Video summary
This video shows how Northwestern Medicine is using AI to move healthcare from reactive treatment toward more proactive care. The organization is working with Dell Innovation Lab and NVIDIA on AI tools deployed directly on on-premises Dell PowerEdge servers, which the speaker describes as easier, faster, cheaper, and better to deploy than in the cloud.
The video highlights several healthcare AI use cases, including Aires, an in-house GenAI radiology tool that helps radiologists focus on image interpretation and diagnosis. The speaker says some radiologists are seeing 40% efficiency gains. The video also describes work on GenAI and multimodal language models to predict a patient’s future, a capability the speaker says some call a digital twin.
Key takeaways
- AI can help healthcare move from reactive care toward earlier prediction and prevention.
- Northwestern Medicine is deploying AI tools on on-premises Dell PowerEdge servers with support from NVIDIA.
- GenAI radiology tools can help clinicians spend more time interpreting images and communicating diagnoses.
- Digital twin-style models can help hospitals predict patient outcomes and operational needs.
- The video frames the hospital AI factory as a way to make AI creation more accessible across healthcare systems.
AI use cases for proactive healthcare
| Use case | What the video says | Infrastructure relevance |
|---|---|---|
| GenAI radiology | Healthcare AI depends on sensitive clinical data that must remain protected. | Imaging AI needs accelerated compute, secure data access, and reliable deployment close to clinical workflows. |
| Proactive care | Imaging, prediction, and model evaluation can require significant processing power. | Predictive AI needs access to clinical data and infrastructure that can support model development and deployment. |
| Patient digital twin | Hospitals may need to keep critical workloads close to patient data and controlled environments. | Digital twin workloads need compute, storage, data integration, and governance to support prediction and simulation. |
| Hospital operations | Radiology and clinical AI workflows often involve large imaging and patient datasets. | Operational AI needs integration with hospital systems and infrastructure that can scale across use cases. |
| Hospital AI factory | Clinical AI requires oversight, access controls, and traceability. | AI factories need infrastructure, software, data, and services that allow hospitals to build and deploy AI repeatedly. |
FAQs
How is AI helping hospitals get ahead?
AI can help hospitals move from reactive care toward earlier prediction and prevention.
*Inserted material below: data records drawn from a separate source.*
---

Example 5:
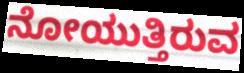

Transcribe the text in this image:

ನೋಯುತ್ತಿರುವ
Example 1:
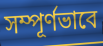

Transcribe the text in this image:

সম্পূৰ্ণভাবে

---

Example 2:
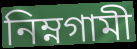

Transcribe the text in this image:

নিম্নগামী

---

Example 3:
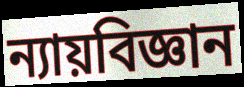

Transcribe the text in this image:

ন্যায়বিজ্ঞান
In the video, Northwestern Medicine describes using AI to predict disease states months or years before they happen and to improve radiology workflows.
Why are hospitals running AI on-premises?
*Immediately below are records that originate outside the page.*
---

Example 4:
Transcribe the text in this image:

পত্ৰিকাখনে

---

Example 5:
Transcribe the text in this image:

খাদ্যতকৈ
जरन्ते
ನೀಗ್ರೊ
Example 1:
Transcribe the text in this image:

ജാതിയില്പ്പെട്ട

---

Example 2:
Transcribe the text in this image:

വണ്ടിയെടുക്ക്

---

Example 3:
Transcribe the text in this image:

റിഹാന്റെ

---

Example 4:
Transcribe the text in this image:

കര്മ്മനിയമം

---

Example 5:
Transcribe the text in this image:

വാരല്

Hospitals may run AI on-premises when they need stronger control over clinical data, performance, deployment speed, and cost. In the video, Northwestern Medicine says its AI tools are deployed on on-premises Dell PowerEdge servers and describes that approach as easier, faster, cheaper, and better than deploying in the cloud.
How does Dell infrastructure support healthcare AI?
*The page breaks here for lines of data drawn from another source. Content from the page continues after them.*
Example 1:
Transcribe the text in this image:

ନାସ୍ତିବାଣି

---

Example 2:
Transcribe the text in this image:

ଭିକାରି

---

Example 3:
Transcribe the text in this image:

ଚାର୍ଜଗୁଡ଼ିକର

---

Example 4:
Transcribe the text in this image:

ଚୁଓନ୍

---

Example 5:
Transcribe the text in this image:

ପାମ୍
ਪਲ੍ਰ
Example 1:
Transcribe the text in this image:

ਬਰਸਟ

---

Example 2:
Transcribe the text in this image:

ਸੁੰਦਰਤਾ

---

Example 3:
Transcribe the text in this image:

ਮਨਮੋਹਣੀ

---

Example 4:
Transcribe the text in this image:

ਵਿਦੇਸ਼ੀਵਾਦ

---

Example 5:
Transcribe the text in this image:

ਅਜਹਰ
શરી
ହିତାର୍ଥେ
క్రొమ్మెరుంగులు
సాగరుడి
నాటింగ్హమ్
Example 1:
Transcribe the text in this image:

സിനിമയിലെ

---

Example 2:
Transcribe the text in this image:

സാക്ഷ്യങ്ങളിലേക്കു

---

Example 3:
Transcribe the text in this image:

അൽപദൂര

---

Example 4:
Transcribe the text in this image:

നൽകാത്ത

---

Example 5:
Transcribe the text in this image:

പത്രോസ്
Dell infrastructure can support healthcare AI by providing the on-premises compute foundation needed to run AI tools close to clinical data and hospital workflows. The video specifically mentions AI tools deployed on Dell PowerEdge servers, supported by NVIDIA.
What is a healthcare digital twin?
A healthcare digital twin is a model that uses patient or operational data to help predict future outcomes. In the video, Northwestern Medicine describes using GenAI and multimodal language models to build a comprehensive predictor of a patient’s future, which the speaker says some call a digital twin.
Imagine a future where patients rarely end up at the hospital. This is not science fiction. Through the power of collaboration, AI is truly the key to unlocking the promise of technology in healthcare
AI gives us a tremendous opportunity to help us take better care of our patients. Healthcare can shift from being reactive to being fully proactive, predicting disease states months to years before they happen. Together with the Dell Innovation Lab and supported by NVIDIA, we're working on AI tools deployed directly on our on-prem PowerEdge servers, which we find much easier, faster, cheaper, and better to deploy than in the cloud.
Aires is a GenAI radiology tool developed in-house, which allows me to perform the most important and the most fun part of my job as a radiologist, which is looking at images, forming an opinion, and communicating a diagnosis. We're seeing some radiologists gaining 40% in terms of efficiency. The partnership with Dell Technologies and NVIDIA has been truly unique.
It became very clear that we held some critical knowledge that would unlock their ability to make better technology, and they held critical knowledge that would unlock our ability to better take care of our patients. Another specific project that we've been working on is using GenAI and multimodal language models to develop a comprehensive predictor of the future of the patient.
Some call this a digital twin as well. We can proactively predict what will happen and prevent these things from happening. Now we have a tool that the hospital can use to predict all aspects of its operations. This opens up completely new avenues. I mean, the possibilities are truly endless, and we're extremely excited about the future.
With Dell Technologies and supported by NVIDIA, we are democratizing access to the very tools that create AI. The term people like to use is AI factory. I want every hospital system worldwide to have its own AI factory, which ultimately is going to save thousands, if not millions, of lives.